The first big news in terms of policy was the Government’s response to the Cairncross Review. The Review made nine recommendations aimed at securing the future of the industry, ranging from “new codes of conduct to rebalance the relationship between platforms and publishers” to “Ofcom should explore the market impact of BBC News

The Government has accepted eight of the nine recommendations. A good deal of coverage was devoted to the rejection of the ninth proposal, that “an Institute for Public Interest News should be established”.

There have been mixed reactions to this decision, but essentially, the Government’s position is it does not want to get involved in a discussion about the definition of ‘public interest’ news, and by implication, interference with the press.

Interestingly, the Government does support “developing a media literacy strategy alongside Ofcom, industry and stakeholders”, and “launching a new fund focused on innovations aimed at improving the supply of public-interest news, to be run by an independent body”. And it agrees that “the Local Democracy Reporting Service (LDRS) should be reviewed and expanded……and supports the BBC’s plans to grow the scheme”.

These are all important issues. It will be interesting to see the precise proposals when they are published.

Now, hands up everyone who read the Conservative Party’s election manifesto. No, I didn’t either.  But I have now, and in particular, I made it to page 48.

And why is this important? Because in one single sentence on that page, the Conservatives promised to lift a huge threat to journalism by promising: “To support free speech, we will repeal section 40 of the Crime and Courts Act 2014, which seeks to coerce the press”.

Section 40, you will remember, is the provision which was introduced immediately after Leveson, and essentially, it says that if a publisher is not a member of a regulator which is approved under the Royal Charter, then in any litigation, whatever the outcome, the Court must award costs against the defendant publisher, unless one of two exceptions applies.  Intentionally, IPSO is not an approved regulator.

Although the section has never been brought into force, it was still lying dormant on the statute book, just waiting for a Minister to bring it to life.

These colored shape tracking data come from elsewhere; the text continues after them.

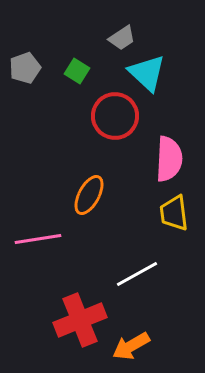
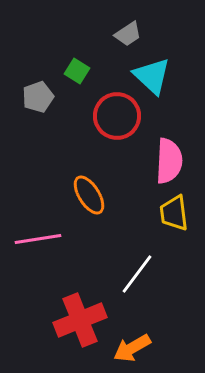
gray trapezoid: moved 6 px right, 4 px up
gray pentagon: moved 13 px right, 29 px down
cyan triangle: moved 5 px right, 3 px down
red circle: moved 2 px right
pink semicircle: moved 2 px down
orange ellipse: rotated 60 degrees counterclockwise
white line: rotated 24 degrees counterclockwise
orange arrow: moved 1 px right, 2 px down
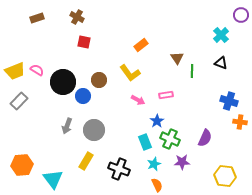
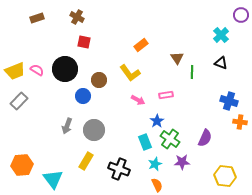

I have always objected to this section on the grounds that it is a threat both to freedom of expression and to the very survival of the press.

In any dispute that goes to Court, the legal costs are always a major consideration, and have the capacity to bring even a well established title to its knees.  So a promise to repeal this is iniquitous piece of law is something I very much welcome.

Given the dominance of Brexit in our public life at the moment, I decided to check what was happening by asking the Department for Digital, Culture, Media and Sport (DCMS) if this is a promise which is going to be kept.

And I pleased to report that it is. A member of the Ministerial Support Team at the DCMS has told me that his colleagues “are currently exploring options as to how and when the repeal will occur. We will set out our plans to repeal this section in due course”.  Despite the wriggle room that the DCMS has left itself as to timing, the promise is there.  Section 40 is on its way.

And finally, back in the everyday world of news reporting, an interesting decision was delivered by the High Court last week.

Following a murder trial in Manchester last year, a teenage Defendant was convicted of possessing a knife. Being a teenager under the age of 18, he applied for, and was granted, an anonymity Order under section 45 of the Youth Justice and Criminal Evidence Act 1999.

But as readers will know, these kinds of orders expire as soon a youth turns 18, which is why he applied for an extension to the anonymity order for 22 months after his 18th birthday. This has come to be known as “the Venables jurisdiction”, named after the killer of two year old Jamie Bulger back in 1993.

Mrs Justice Steyn recognised the conflict between Article 8 of the European Convention for Human Rights (the right to “private and family life”) and Article 10 (right to freedom of expression). After balancing these competing considerations, she rejected the youth’s application.

It’s interesting that the Judge accepted that the Defendant had demonstrated that if his anonymity were not extended, there would be an interference with his right to private and family life under Article 8.

But she then decided that the curtailment his right to respect for his private life was clearly justified by the compelling public interest in open justice.

In other words, each case depends on its facts, but the open justice is so important that it is not to be overridden except in the most exceptional circumstances.

A good decision for freedom of expression, following hard on the heels of policy announcements which are similarly encouraging.